In 1696 a chapel was established for Our Lady Of Sorrows. In 1717 the chapel was indulged by Pope Clement XI.
From 1790-1792 brother Jakob Natter designed by the architect monastery the significantly larger, still standing Sanctuary of Our Lady of Sorrows.
In 1800 it was raised temporarily to be the parish church.

In 1703 the existence of a small school is mentioned for the first time, which operated till the 19th century. In 2014 a modern school was built in place of it.

In 1849 Euthal was incorporated into the municipality of Einsiedeln

==Historic population==

In 1888 there where 103 houses with 126 families in Euthal

The historical population is given in the following table:

| year | population |
|---|---|
| 1888 | 637 |
| ... | ... |
| 1998 | 593 |
| 1999 | 599 |
| 2000 | 591 |
| 2001 | 615 |
| 2002 | 611 |
| 2003 | 623 |
| 2004 | 630 |
| 2005 | 631 |
| 2006 | 617 |
| 2007 | 621 |
| 2008 | 605 |
| 2009 | 598 |
| 2010 | 605 |
| 2011 | 607 |
| 2012 | 611 |
| 2013 | 609 |
| 2014 | 598 |
| 2015 | 610 |
| 2016 | 603 |
| 2017 | 614 |

As of 2016, a large new housing project is being built next to the Eubach river which adds 50 residences in 10 buildings thus likely increasing the population by at least 150 people.

==Employment==
A major employer in Euthal is Silac AG which produces a variety of plastic products.
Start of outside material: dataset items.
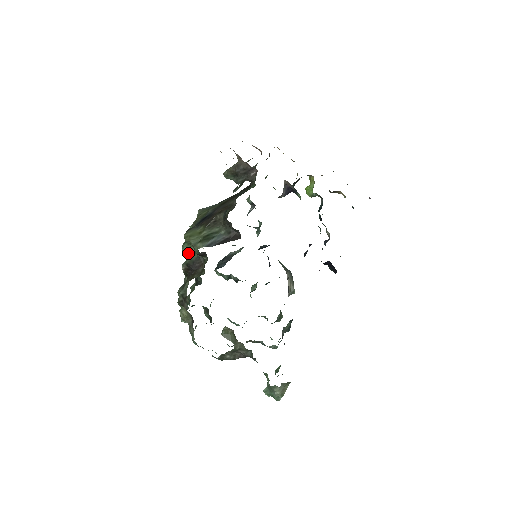
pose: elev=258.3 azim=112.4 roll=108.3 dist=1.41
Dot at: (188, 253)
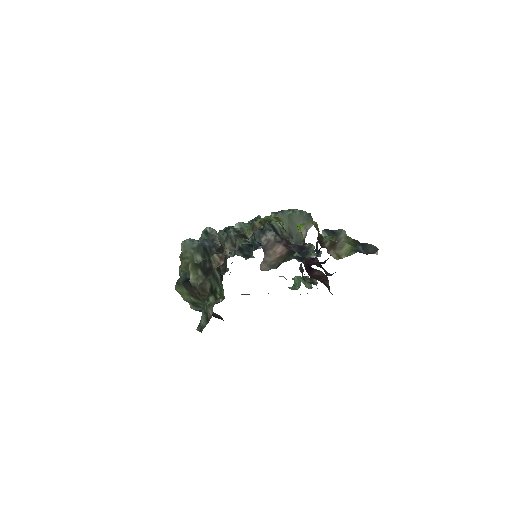
Dot at: occluded
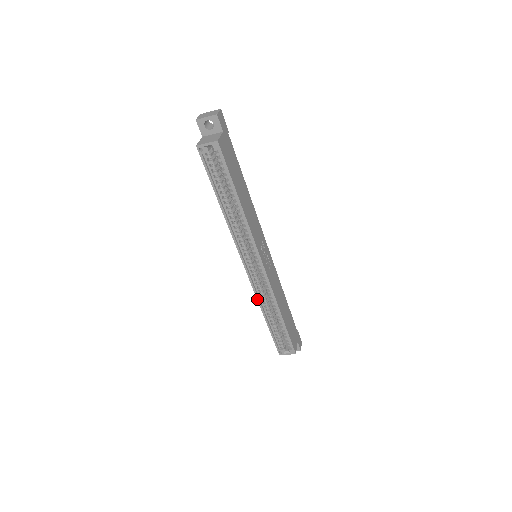
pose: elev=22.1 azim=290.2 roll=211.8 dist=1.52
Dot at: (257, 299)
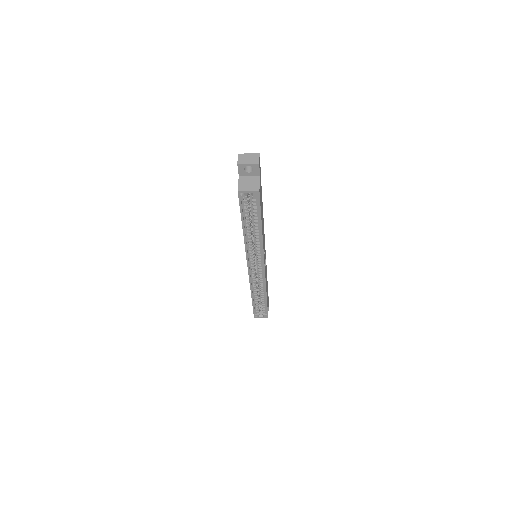
Dot at: (250, 286)
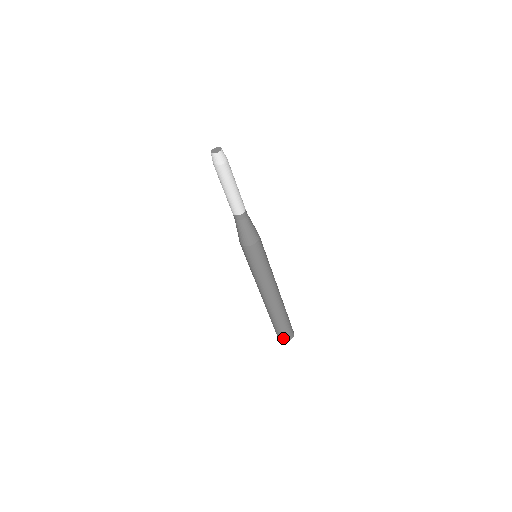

Their industrial precursor was the bindery Verlagsanstalt Benziger, who had brought from 1865 to mid-20th century some work in this area. Further employment is mostly agricultural or in smaller companies.

== Transport ==
Einsiedeln railway station is a terminal station of the Zürich S-Bahn on the lines S13 and S40, provided by the Südostbahn.

==Tourism==
The Einwohnerverein Euthal is the primary tourism organisation that provides information about the village.
The Verkehrsverein Euthal maintains the local walking and snow show routes.

The nearby reservoir, Sihlsee, is used in summer for swimming, surfing and sailing, and in the winter for ice-skating.

In May of each year the Music Club Euthal (Musikverein Euthal)] organises the MaiFascht.

==Sports==
Due to good wind conditions and good thermals paragliders can often be seen hovering over the area.
In winter the Ski Club Euthal can be found in the surrounding mountains and when nature allows there is a natural iceskating rink on the Sihlsee.

The village has its own ski lift.

== Culture ==
The Theater Club Euthal performs often on the premises of Silac AG and the Eubach Buebe are often heard playing in the village.